Species of shrub endemic to Victoria, Australia

Grevillea pachylostyla, commonly known as Buchan River grevillea, is a species of flowering plant in the family Proteaceae and is endemic to Victoria in Australia. It is a mounded to almost prostrate shrub with divided leaves, the end lobes triangular, and usually down-curved, more or less toothbrush-like clusters of cream-coloured flowers that turn` pink to red after opening.

==Description==
Grevillea pachylostyla is a mounded to almost prostrate shrub that typically grows to a height of up to 1.5 m, its branchlets silky- or woolly-hairy. The leaves are 20–40 mm long and 20–30 mm wide in outline and divided with 5 to 11 lobes that are usually divided again, the end-lobes triangular, 5–12 mm long and 2–3 mm wide. The edges of the leaves curve downwards and the lower surface is densely hairy. The flowers are arranged down-curved clusters, mostly on one side of a rachis 30–50 mm long. The flowers are cream-coloured at first, but soon turn pink then red with a black base, the pistil 16–18.5 mm long. Flowering occurs from October to February and the fruit is a silky-hairy follicle about 12 mm long.

==Taxonomy==
Buchan River grevillea was first formally described in 1985 by Donald McGillivray who gave it the name Grevillea willisii subsp. pachylostyla in his book New Names in Grevillea (Proteaceae) from specimens collected by James Hamlyn Willis in 1964. In 1994, Peter Olde and Neil Marriott raised the subspecies to species status as Grevillea pachylostyla in The Grevillea Book. The specific epithet (pachylostyla) means "thick pillar", referring to the thickened style.

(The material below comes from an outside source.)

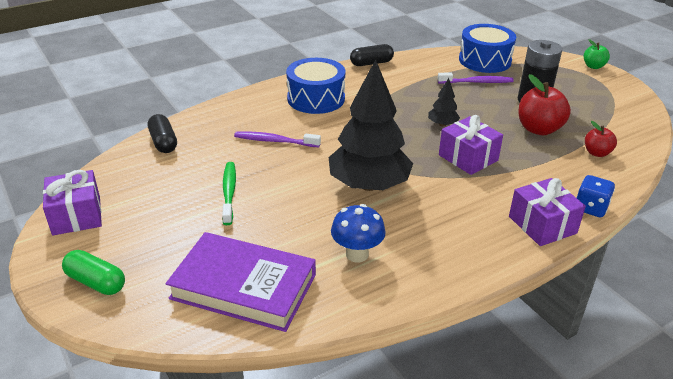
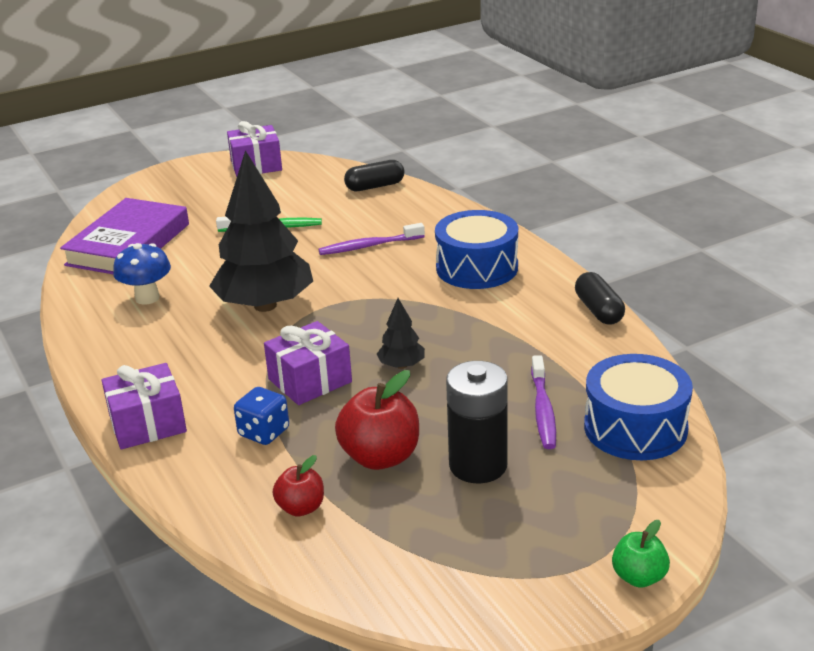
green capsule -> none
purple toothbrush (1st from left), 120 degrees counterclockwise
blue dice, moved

==Distribution and habitat==
Grevillea pachylostyla grows on rocky granite outcrops near streams in the upper catchment of the Buchan River in north-eastern Victoria.

==Conservation status==
This grevillea is listed as "critically endangered" under the Victorian Government Flora and Fauna Guarantee Act 1988 and as "Rare in Victoria" on the Department of Sustainability and Environment's Advisory List of Rare Or Threatened Plants In Victoria.